Also the US may be quietly backing down on Ukraine.
Washington’s written response to Moscow’s security proposals was leaked and published by the Spanish newspaper El Pais. While the US isn’t willing to give a written guarantee that Ukraine won’t ever join NATO, the document contained serious offers from the US on the issue of arms control.
Russian President Vladimir Putin has been concerned that US MK 41 missile launchers that are deployed in Romania can fit Tomahawk missiles that could potentially target Russia. In the written response, the US said that it was willing to discuss a “transparency mechanism to confirm the absence of Tomahawk cruise missiles” at US bases in Romania and Poland.
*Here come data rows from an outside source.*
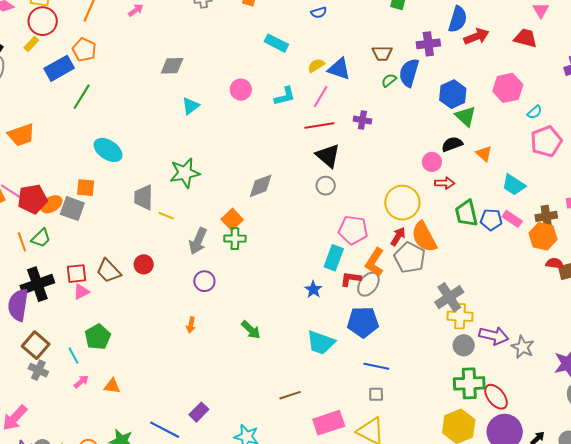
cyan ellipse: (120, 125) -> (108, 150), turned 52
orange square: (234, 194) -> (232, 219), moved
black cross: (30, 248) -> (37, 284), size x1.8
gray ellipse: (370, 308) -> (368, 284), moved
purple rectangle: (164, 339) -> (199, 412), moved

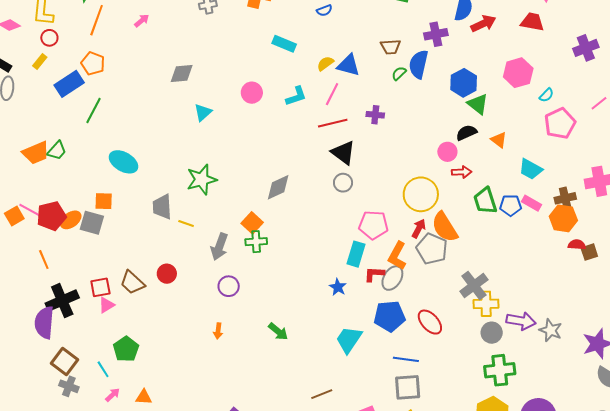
red circle: (43, 21) -> (49, 38), size x0.6
green trapezoid: (41, 238) -> (57, 151), moved
cyan trapezoid: (321, 343) -> (349, 340), turned 108
gray square: (376, 394) -> (408, 387), size x1.8
red ellipse: (496, 397) -> (430, 322), moved

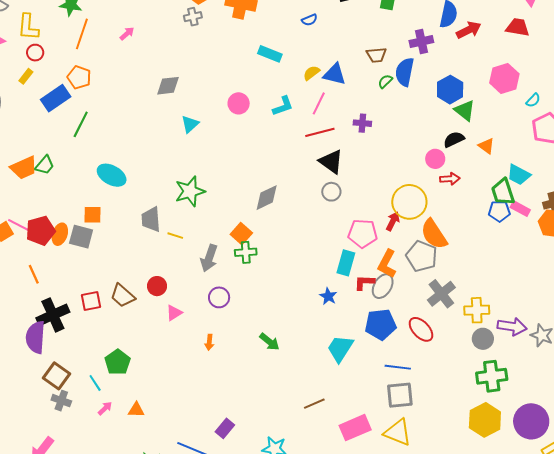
green trapezoid: (485, 201) -> (503, 192), moved
orange ellipse: (71, 220) -> (60, 234), turned -35
red arrow: (419, 229) -> (393, 221), moved
gray cross: (474, 286) -> (441, 294), moved
pink triangle: (106, 305) -> (174, 313), moved

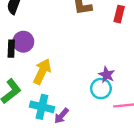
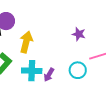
cyan circle: (101, 89) -> (78, 70), moved

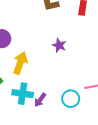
purple star: (79, 34) -> (59, 45), moved

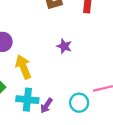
yellow arrow: (20, 63) -> (23, 67), turned -40

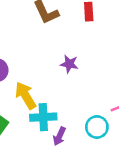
cyan cross: (27, 100) -> (43, 117), moved

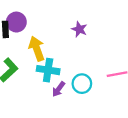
cyan circle: (97, 127) -> (82, 84), moved

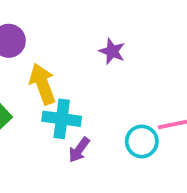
cyan circle: (82, 84) -> (142, 141), moved

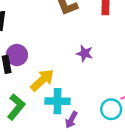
yellow arrow: (43, 84) -> (42, 80), turned 75

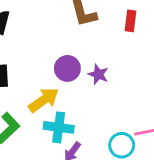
purple circle: (17, 55) -> (67, 68), moved

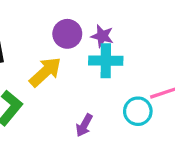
cyan cross: (59, 127) -> (106, 61), moved

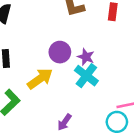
cyan cross: (106, 61) -> (86, 76), turned 30
cyan circle: (138, 111) -> (117, 122), moved

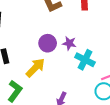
cyan cross: (86, 76) -> (85, 60), moved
Russia is also seeking a mutual ban on the deployment of short and medium-range missiles in Europe that were previously prohibited under the Intermediate-Range Nuclear Forces (INF) Treaty, which the US withdrew from in 2019. The US said it’s prepared to start talks on “arms control for ground-based intermediate and shorter-range missiles and their launchers.”
Even with the NATO issue, the US has signaled it might be willing to give Moscow an informal guarantee that Ukraine won’t be joining the alliance anytime soon. Russia wants a guarantee in writing since the US broke a verbal promise it made at the end of the Cold War not to expand NATO eastward. But if there are real deals made concerning bans on missile and troop deployments to Ukraine, that could alleviate Moscow’s main worries of what a Ukrainian NATO membership could mean.